Aim of the task: Tally the lines below that contain the word "batteries", and give only that number.

[Dataset entries]
^^^^^^^^^^^^^^^^
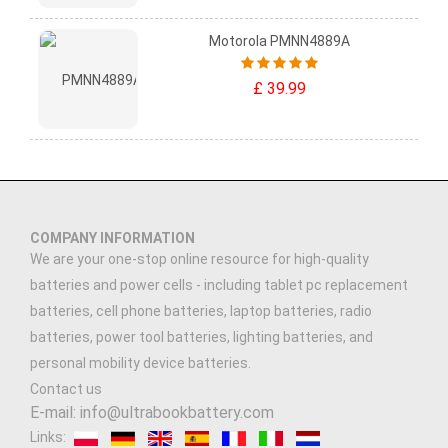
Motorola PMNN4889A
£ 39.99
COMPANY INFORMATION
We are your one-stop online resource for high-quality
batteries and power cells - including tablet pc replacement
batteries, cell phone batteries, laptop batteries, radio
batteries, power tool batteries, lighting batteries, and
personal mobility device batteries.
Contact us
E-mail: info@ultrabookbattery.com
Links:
^^^^^^^^^^^^^^^^
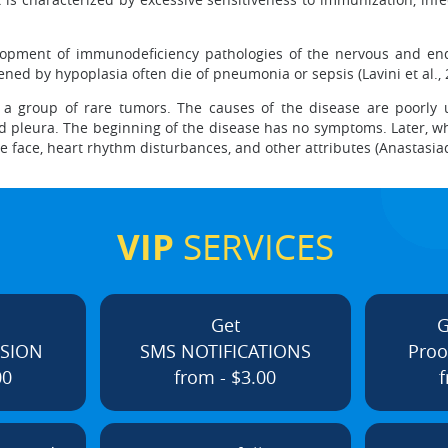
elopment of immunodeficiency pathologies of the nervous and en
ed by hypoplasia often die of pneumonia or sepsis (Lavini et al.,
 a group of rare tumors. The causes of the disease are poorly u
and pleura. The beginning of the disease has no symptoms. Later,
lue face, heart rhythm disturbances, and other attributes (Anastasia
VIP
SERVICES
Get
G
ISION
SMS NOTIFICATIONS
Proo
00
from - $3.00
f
^^^^^^^^^^^^^^^^
Exercise answer: 4